Cuccina subito
Aus der PETRI NEWS 197-2016

James Fond 008

Cuccina subito

<< Heutzutage nennt man das ohne rot zu werden Kochen... >>

Es gibt zwei Grundarten des Kochens. Kochen um etwas möglichst Gutes auf den Tellern zu haben, oder Kochen um sich zu ernähren. Für das Letztere braucht es weder ein Kochbuch, ja nicht mal eine Kolumne. Es ist die heutzutage meist angewandte Art des Kochens.

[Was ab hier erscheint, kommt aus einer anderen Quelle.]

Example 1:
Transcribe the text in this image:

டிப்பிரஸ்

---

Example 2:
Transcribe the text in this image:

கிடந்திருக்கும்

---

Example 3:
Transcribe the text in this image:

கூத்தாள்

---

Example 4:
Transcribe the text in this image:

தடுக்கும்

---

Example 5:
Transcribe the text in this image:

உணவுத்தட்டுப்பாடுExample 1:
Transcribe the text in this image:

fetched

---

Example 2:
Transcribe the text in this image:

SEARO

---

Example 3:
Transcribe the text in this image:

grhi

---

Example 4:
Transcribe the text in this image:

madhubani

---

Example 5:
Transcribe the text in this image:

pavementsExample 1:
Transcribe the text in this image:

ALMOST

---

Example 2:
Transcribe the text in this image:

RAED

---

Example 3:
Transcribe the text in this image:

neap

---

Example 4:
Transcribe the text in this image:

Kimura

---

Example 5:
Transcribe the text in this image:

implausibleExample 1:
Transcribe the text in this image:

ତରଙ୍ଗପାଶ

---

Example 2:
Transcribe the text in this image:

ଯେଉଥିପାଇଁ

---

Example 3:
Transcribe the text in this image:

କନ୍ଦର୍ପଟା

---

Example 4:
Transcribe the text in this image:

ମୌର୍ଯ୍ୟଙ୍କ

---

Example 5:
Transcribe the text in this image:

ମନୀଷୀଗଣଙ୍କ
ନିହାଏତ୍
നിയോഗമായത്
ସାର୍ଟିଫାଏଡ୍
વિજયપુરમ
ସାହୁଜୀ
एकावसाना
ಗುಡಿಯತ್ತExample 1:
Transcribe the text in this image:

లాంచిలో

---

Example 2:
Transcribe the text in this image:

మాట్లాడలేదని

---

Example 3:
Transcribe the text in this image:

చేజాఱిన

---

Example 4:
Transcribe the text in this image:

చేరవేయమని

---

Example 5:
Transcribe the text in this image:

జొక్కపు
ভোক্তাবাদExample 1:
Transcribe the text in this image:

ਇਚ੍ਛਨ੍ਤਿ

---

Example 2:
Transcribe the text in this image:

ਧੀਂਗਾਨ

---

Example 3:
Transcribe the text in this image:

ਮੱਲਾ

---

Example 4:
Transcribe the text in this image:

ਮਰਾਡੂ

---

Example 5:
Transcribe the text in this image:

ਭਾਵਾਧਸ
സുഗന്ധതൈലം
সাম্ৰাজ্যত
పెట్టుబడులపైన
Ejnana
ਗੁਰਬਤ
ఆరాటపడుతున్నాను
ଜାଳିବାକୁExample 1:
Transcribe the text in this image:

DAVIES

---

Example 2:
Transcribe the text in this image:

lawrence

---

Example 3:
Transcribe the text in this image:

Zuerst streut man das Pulver im Beutel ins Wasser, kocht es auf und schon haben wir eine Suppe auf dem Tisch. Dann wird der Plastikbeutel aufgeschnitten und der fertig in kleine Stücke geschnittene Salat purzelt fröhlich in die Schüssel. Nun wird aus der Tüte noch die Salatsauce darüber gekippt (bitte umrühren nicht vergessen!) und schon haben wir ein feines Salätchen. Während wir dieses essen, schmurgelt im Ofen irgendeine Convenience Packung (hoffentlich ohne diese, mit habe ich auch schon gehört) oder die Fertigpizza brutzelt im Ofen. Spaghetti mit Tomatensauce aus der Büchse habe ich kürzlich auch entdeckt, aber ist ja nix Neues, schon in meiner Kindszeit gab es schliesslich Ravioli in Tomatensauce aus der Büchse, bis man herausfand, was in der Füllung steckt, darauf stagnierte der Verkauf dieser Speise gewaltig.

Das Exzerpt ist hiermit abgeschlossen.